Majesco's revamped approach has also been reflected in the company's product mix. More than three-quarters of the company's revenue for the year came from games for Nintendo systems, with the Wii accounting for 19.6 percent of income and the DS making up 55.5 percent of the company's sales. The company looks to shift even more of its revenues to Nintendo systems for the current fiscal year, estimating that the Wii will account for 39.8 percent of its income, with the DS bringing in 58.9 percent.

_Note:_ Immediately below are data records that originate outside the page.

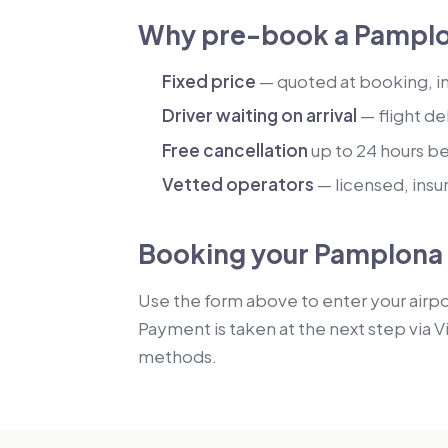
Why pre-book a Pamplo
Fixed price
— quoted at booking, inc
Driver waiting on arrival
— flight de
Free cancellation
up to 24 hours b
Vetted operators
— licensed, insu
Booking your Pamplona 
Use the form above to enter your airpor
Payment is taken at the next step via V
methods.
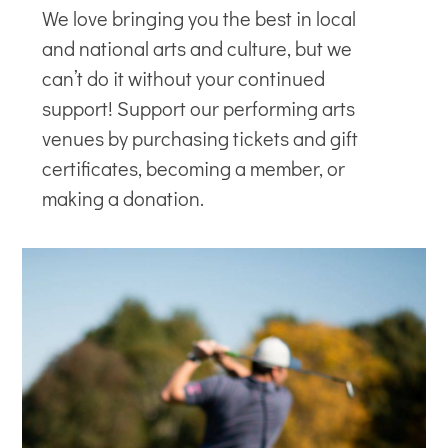
We love bringing you the best in local
and national arts and culture, but we
can’t do it without your continued
support! Support our
performing arts
venues
by purchasing tickets and gift
certificates, becoming a member, or
making a donation.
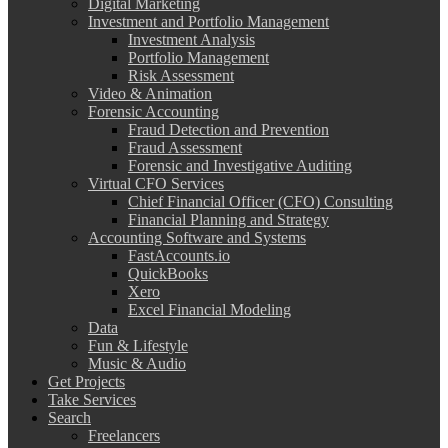
Digital Marketing
Investment and Portfolio Management
Investment Analysis
Portfolio Management
Risk Assessment
Video & Animation
Forensic Accounting
Fraud Detection and Prevention
Fraud Assessment
Forensic and Investigative Auditing
Virtual CFO Services
Chief Financial Officer (CFO) Consulting
Financial Planning and Strategy
Accounting Software and Systems
FastAccounts.io
QuickBooks
Xero
Excel Financial Modeling
Data
Fun & Lifestyle
Music & Audio
Get Projects
Take Services
Search
Freelancers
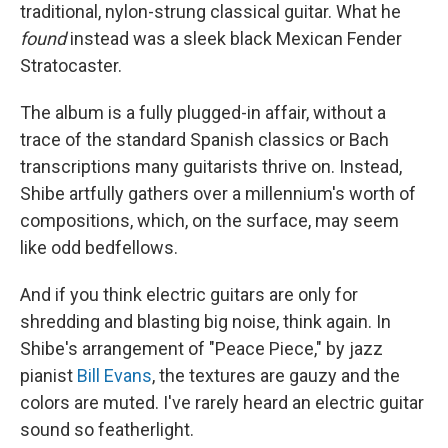
traditional, nylon-strung classical guitar. What he
found
instead was a sleek black Mexican Fender
Stratocaster.
The album is a fully plugged-in affair, without a
trace of the standard Spanish classics or Bach
transcriptions many guitarists thrive on. Instead,
Shibe artfully gathers over a millennium's worth of
compositions, which, on the surface, may seem
like odd bedfellows.
And if you think electric guitars are only for
shredding and blasting big noise, think again. In
Shibe's arrangement of "Peace Piece," by jazz
pianist
Bill Evans
, the textures are gauzy and the
colors are muted. I've rarely heard an electric guitar
sound so featherlight.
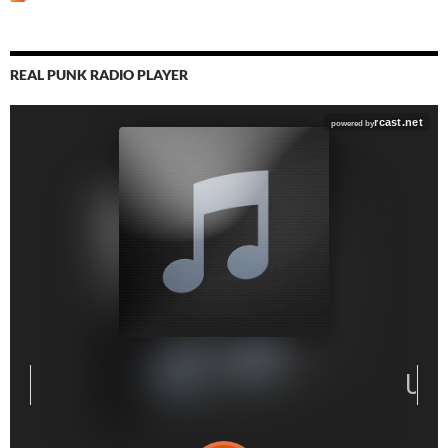
REAL PUNK RADIO PLAYER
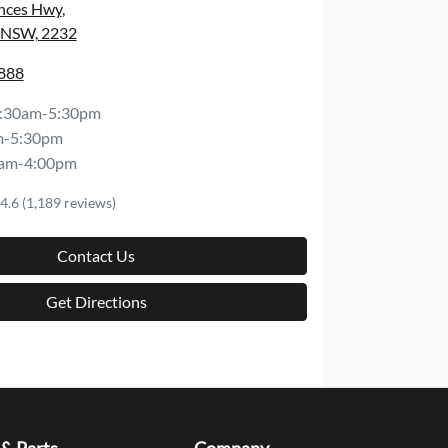
inces Hwy
,
, NSW, 2232
8888
:30am-5:30pm
m-5:30pm
am-4:00pm
4.6
(1,189 reviews)
Contact Us
Get Directions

Majesco CFO John Gross told GameSpot that the company isn't planning to produce games exclusively for Nintendo platforms, and said the projected revenue mix merely reflects that the audiences and game budgets in which Majesco is most interested are more commonly going to be found on the Wii and DS. Currently, Majesco has only one new release scheduled for a non-Nintendo system in 2008, Blokus Portable: Steambot Championship for the PlayStation Portable. PSP games are expected to make up .8 percent of Majesco's 2008 revenues.

Majesco shares opened the week's trading at $1.29, and have since slipped to $1.13.